By Jean Pierre Afadhali
New report released by Mo Ibrahim Foundation has revealed data gaps in Africa are hampering the continent’s governance and slowing economic transformation.
The 2023 report known as Ibrahim Index of African Governance(IIAG) launched in Accra, Ghana on Monday 29 Jan. notes, sound data is at the heart of Africa’s governance and development agendas as it drives progress, assesses governance performance, sets policy priorities, and ensures trust in government.
The latest report highlights a strong positive correlation between access to high-quality statistics and effective governance across African countries from 2012 to 2021.
However, IIAG states Africa remains the continent most impacted by data gaps globally, with the region possessing the lowest availability of civil registration and vital statistics.
“When it comes to the basic building blocks of statistics that are key to defining public policies, such as population censuses and birth and death registration, many African countries are missing crucial data,” notes the Mo Ibrahim index report.
According to the report, in 14 African countries, the latest population census was conducted before 2010. Only 3 African countries have a death registration system that registers at least 90 per cent of the deaths occurred.
The 2023 report reveals, even in areas where strides have been made, critical governance data gaps persist on issues including health structures, the informal economy, the environment, violence against women, child labour, and illicit financial flows.
Additionally, the underfunding of data remains a serious challenge globally, with statistics receiving just 0.34 per cent of total Official Development Assistance (ODA).

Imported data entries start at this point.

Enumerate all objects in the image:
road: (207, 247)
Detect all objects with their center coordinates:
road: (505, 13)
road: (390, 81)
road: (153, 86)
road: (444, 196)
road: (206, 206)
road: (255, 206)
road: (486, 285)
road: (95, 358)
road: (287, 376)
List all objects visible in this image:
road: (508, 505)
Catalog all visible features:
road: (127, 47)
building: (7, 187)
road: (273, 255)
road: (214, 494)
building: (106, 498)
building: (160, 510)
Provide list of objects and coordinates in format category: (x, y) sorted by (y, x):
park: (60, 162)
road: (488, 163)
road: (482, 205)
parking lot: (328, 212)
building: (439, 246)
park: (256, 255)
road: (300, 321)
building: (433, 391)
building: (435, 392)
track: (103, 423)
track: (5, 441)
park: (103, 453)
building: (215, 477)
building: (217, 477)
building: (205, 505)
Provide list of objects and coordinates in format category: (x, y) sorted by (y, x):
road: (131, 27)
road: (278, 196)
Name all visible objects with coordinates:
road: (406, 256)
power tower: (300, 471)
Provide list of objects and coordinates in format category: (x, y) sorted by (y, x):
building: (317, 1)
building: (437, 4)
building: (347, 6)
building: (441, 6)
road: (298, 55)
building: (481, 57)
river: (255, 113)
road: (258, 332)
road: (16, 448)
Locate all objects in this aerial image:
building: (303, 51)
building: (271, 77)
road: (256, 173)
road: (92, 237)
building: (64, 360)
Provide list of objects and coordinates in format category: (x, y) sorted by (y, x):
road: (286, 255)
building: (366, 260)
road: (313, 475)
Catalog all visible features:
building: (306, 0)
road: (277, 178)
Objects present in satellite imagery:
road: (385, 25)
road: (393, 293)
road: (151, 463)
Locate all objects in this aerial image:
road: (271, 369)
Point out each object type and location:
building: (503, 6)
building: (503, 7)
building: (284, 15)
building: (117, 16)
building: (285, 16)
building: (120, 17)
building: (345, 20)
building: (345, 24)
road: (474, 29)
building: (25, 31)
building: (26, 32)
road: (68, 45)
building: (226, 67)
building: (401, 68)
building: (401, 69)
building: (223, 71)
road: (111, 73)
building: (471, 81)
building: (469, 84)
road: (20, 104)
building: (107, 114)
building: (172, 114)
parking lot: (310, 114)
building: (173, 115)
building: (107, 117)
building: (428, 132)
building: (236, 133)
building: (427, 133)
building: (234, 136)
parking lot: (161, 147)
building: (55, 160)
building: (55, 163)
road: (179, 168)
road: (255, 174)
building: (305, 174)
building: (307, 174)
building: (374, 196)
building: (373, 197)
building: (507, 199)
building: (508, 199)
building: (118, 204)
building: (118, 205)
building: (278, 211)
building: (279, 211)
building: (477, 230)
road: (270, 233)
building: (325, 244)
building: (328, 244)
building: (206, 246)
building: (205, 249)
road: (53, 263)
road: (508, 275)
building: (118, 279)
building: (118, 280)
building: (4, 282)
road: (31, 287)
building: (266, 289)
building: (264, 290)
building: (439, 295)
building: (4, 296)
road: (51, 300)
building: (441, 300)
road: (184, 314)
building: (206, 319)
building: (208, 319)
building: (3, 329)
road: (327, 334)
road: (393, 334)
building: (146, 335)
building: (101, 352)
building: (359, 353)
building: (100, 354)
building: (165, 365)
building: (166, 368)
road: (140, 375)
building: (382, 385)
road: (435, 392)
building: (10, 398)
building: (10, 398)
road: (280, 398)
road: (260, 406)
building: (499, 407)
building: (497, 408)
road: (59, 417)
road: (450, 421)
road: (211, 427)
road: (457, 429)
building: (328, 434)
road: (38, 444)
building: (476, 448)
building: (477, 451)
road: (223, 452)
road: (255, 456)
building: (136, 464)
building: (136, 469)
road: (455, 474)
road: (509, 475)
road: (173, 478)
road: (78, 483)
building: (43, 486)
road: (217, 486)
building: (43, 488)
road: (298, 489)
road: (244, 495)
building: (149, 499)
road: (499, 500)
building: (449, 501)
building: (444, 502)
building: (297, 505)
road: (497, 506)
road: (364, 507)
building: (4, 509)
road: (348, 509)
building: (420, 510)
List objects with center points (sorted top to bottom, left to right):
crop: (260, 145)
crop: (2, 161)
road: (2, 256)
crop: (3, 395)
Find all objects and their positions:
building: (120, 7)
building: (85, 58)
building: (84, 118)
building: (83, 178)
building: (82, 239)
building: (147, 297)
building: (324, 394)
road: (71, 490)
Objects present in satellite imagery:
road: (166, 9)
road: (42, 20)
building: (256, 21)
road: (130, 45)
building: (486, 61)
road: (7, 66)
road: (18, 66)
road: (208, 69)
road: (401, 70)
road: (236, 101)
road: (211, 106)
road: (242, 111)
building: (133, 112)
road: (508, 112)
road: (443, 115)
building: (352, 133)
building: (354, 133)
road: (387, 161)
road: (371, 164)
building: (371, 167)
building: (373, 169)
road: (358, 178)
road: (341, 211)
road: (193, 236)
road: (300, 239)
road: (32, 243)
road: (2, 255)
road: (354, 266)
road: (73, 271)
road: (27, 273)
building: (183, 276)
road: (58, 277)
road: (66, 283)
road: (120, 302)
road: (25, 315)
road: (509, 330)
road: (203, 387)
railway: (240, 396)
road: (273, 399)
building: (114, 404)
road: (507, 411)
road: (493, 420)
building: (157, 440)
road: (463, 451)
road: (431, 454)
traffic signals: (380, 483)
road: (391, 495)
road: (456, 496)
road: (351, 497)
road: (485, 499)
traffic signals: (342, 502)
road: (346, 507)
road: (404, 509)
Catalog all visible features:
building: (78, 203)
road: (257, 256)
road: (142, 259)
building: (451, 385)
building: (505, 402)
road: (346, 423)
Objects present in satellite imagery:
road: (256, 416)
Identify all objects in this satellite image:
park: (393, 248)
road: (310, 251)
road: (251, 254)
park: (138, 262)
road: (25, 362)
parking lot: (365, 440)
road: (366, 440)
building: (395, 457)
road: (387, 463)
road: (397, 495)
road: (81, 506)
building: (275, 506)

In Africa, ODA received for data and statistics has nearly halved between 2018 and 2021.
The report also outlines critical strategies to enhance data impact and accelerate development progress on the continent.
These include: “the importance of ensuring the independence of National Statistical Offices, harnessing alternative data sources like citizen-generated data and private company data, and leveraging technologies such as Artificial Intelligence and machine learning.”
Mo Ibrahim, Founder and Chair of the Mo Ibrahim Foundation, emphasised the importance of data for Africa in achieving key development and policy agendas: “Without data, we are driving blind – policies are misdirected and progress on the road to development is stunted. We must act urgently to close the data gap in Africa if we genuinely want to leave no one behind. Data is key to achieving both the African Union’s Agenda 2063 and the UN’ Sustainable Development Goals. I have long been thinking that what UN Agenda 2030 should have begun with is an SDG 0 – Sound Data for Governance.”
The report was launched at an event co-hosted with Afrobarometer, a Pan-African, independent, non-partisan research network that measures public attitudes on economic, political, and social matters in Africa.
Afrobarometer is said to be the only source of the Citizens’ Voices dataset, which complements the IIAG dataset.
Mo Ibrahim Foundation said in a news release, the report launch followed a two-day meeting of the IIAG Expert Panel in Accra. The renewed advisory body meets once a year in a different African country for in-person consultations on the IIAG.
The report that highlights the importance of data in economic-development states “SDG1 calls for the eradication of extreme poverty by 2030, but just 5 African countries have data for the 2019-2022 period on the proportion of the population living below the international poverty line.”